Last week a friend told me of seeing a dead cat being hung in a bag from a tree on their street. Without me saying anything, that same week a teacher related a Taiwanese saying of disposing of dead dogs by throwing their bodies in rivers or streams, while hanging dead cats in trees: 死貓吊樹頭 死狗放水流。
Just now I googled “dead cat”, “dog” and “Taiwan” where I found, written in 1998, the article Humankind and Catkind--The Evolution of a Relationship:
Another custom which reflects the bad image cats had in the past is "hanging dead cats from a tree." In some places in the Taiwan countryside, it has been the tradition that cats are not buried after death to rest in peace, but are hung by the neck in the woods. Oddly enough, this is said to be due to the purring sound cats make when they are feeling content. Shin Dai says that people from her small hometown think purring is the sound of troubled breathing, indicating that cats carry illness. Therefore, after a cat dies they insist on tying a rope around its neck to prevent the germs from getting out.

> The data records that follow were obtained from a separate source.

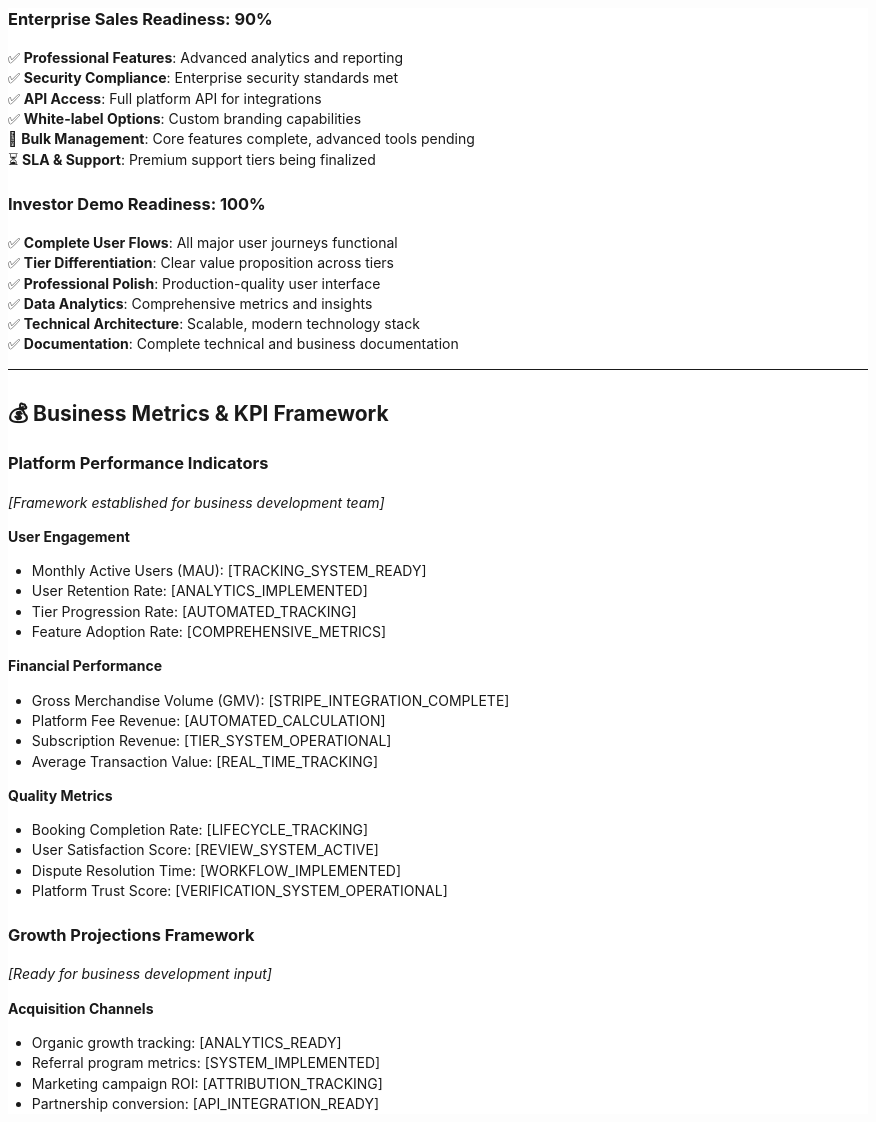 ### **Enterprise Sales Readiness: 90%**

✅ **Professional Features**: Advanced analytics and reporting  
✅ **Security Compliance**: Enterprise security standards met  
✅ **API Access**: Full platform API for integrations  
✅ **White-label Options**: Custom branding capabilities  
🚧 **Bulk Management**: Core features complete, advanced tools pending  
⏳ **SLA & Support**: Premium support tiers being finalized  

### **Investor Demo Readiness: 100%**

✅ **Complete User Flows**: All major user journeys functional  
✅ **Tier Differentiation**: Clear value proposition across tiers  
✅ **Professional Polish**: Production-quality user interface  
✅ **Data Analytics**: Comprehensive metrics and insights  
✅ **Technical Architecture**: Scalable, modern technology stack  
✅ **Documentation**: Complete technical and business documentation  

---

## 💰 Business Metrics & KPI Framework

### **Platform Performance Indicators**
*[Framework established for business development team]*

**User Engagement**
- Monthly Active Users (MAU): [TRACKING_SYSTEM_READY]
- User Retention Rate: [ANALYTICS_IMPLEMENTED]  
- Tier Progression Rate: [AUTOMATED_TRACKING]
- Feature Adoption Rate: [COMPREHENSIVE_METRICS]

**Financial Performance**  
- Gross Merchandise Volume (GMV): [STRIPE_INTEGRATION_COMPLETE]
- Platform Fee Revenue: [AUTOMATED_CALCULATION]
- Subscription Revenue: [TIER_SYSTEM_OPERATIONAL]
- Average Transaction Value: [REAL_TIME_TRACKING]

**Quality Metrics**
- Booking Completion Rate: [LIFECYCLE_TRACKING]
- User Satisfaction Score: [REVIEW_SYSTEM_ACTIVE]
- Dispute Resolution Time: [WORKFLOW_IMPLEMENTED]
- Platform Trust Score: [VERIFICATION_SYSTEM_OPERATIONAL]

### **Growth Projections Framework**
*[Ready for business development input]*

**Acquisition Channels**
- Organic growth tracking: [ANALYTICS_READY]
- Referral program metrics: [SYSTEM_IMPLEMENTED]
- Marketing campaign ROI: [ATTRIBUTION_TRACKING]
- Partnership conversion: [API_INTEGRATION_READY]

There are still people in rural central and southern Taiwan who hold these beliefs-which arose to try to protect people's health but, ironically, are now seen as unhealthy superstitions of people from the sticks. In March of this year, the China Youth Corps undertook a survey (at the behest of the Environmental Protection Administration) in which they discovered more than 20 instances of "hanging dead cats from a tree and putting dead dogs in the river" in villages within a five-minute bus ride of the city of Changhua. Overall, in two months of field work, they discovered 214 such cases in various towns and villages, most of which were in Changhua, followed by Yunlin and Tainan counties.